Following the dismissal of their breach-of-contract action against their insurance company, the Cantens appealed, arguing that the trial court erred in its decision to apply Fla. Stat. §627.70152 to their insurance policy, which predated the statute. The Third District Court of Appeal affirmed the lower court’s decision holding that the statute was procedural rather than substantive, and that the intent of the legislature was to ensure the statute applied to “all suits arising under a residential or commercial property insurance policy.”

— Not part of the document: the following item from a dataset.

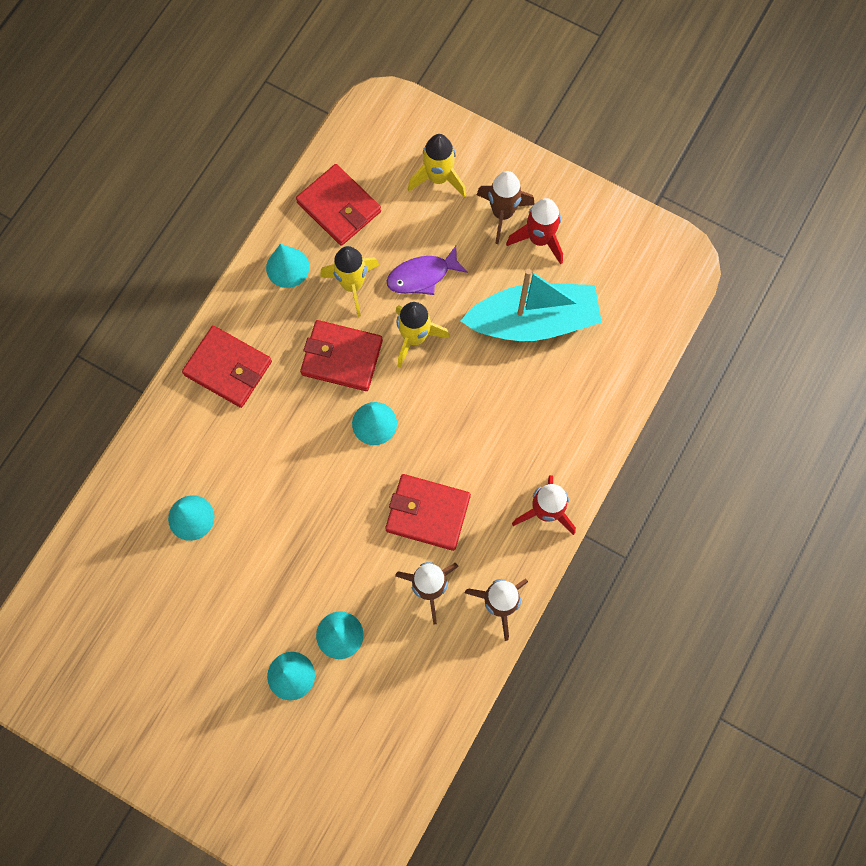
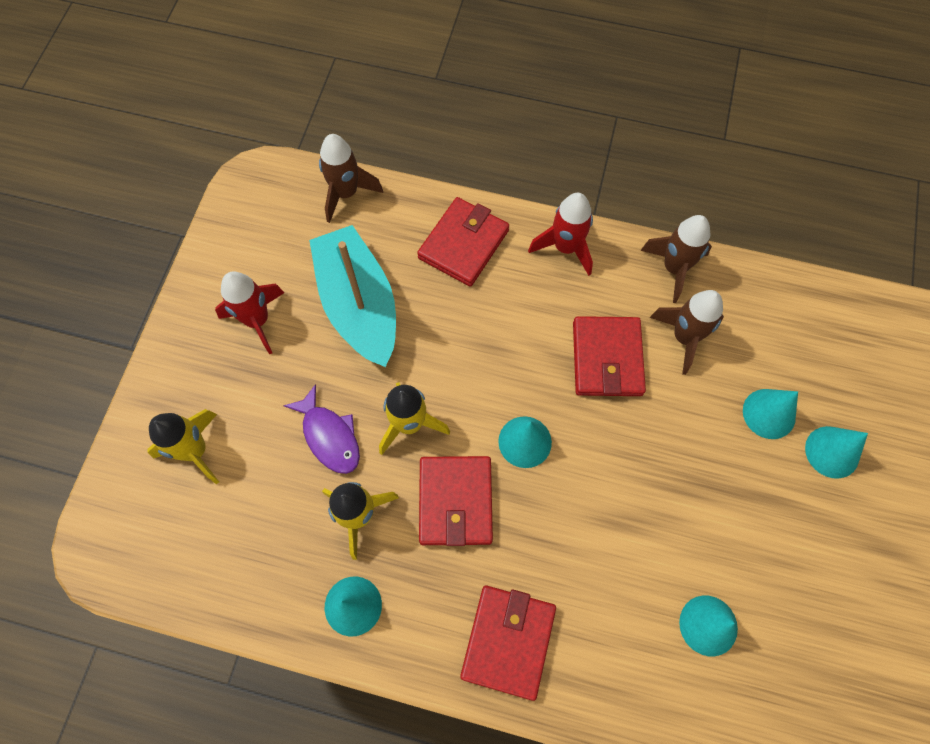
camera: 105 degrees left, 5 degrees down
red wallet [296,164,381,246] -> red wallet moved to [417,197,509,286]
brown rocket [477,171,534,244] -> brown rocket moved to [319,134,383,223]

The general rule is that procedural statutes operate retrospectively and may be applied immediately to pending cases. When considering whether a statute applies retroactively, courts apply a two-factor test: (1) whether the statute expresses an intent that it applies retroactively; and, if so, (2) whether retroactive application is constitutional. Ultimately, the Third District aligned with the Fourth District’s prior ruling in that the statute’s application to “all suits” was an express statement by the legislature to apply the statute retroactively.
The Third District Court of Appeal distinguished the Cantens’ case from the Florida Supreme Court’s decision in Menendez v. Progressive Express Insurance Co., Inc., 35 So. 3d 873, 877 (Fla. 2010), which assessed the retroactivity of a similar notice provision under the Florida Motor Vehicle No-Fault Law. While the statute at issue Menendez also included all-encompassing language, the distinguishing factor lied with constitutionality. The Motor Vehicle Law notice requirement created various obligations and burdens that were substantive and therefore could only be applied prospectively, whereas Fla. Stat. §627.70152 imposes only a procedural delay that does not impact any substantive right of the insured.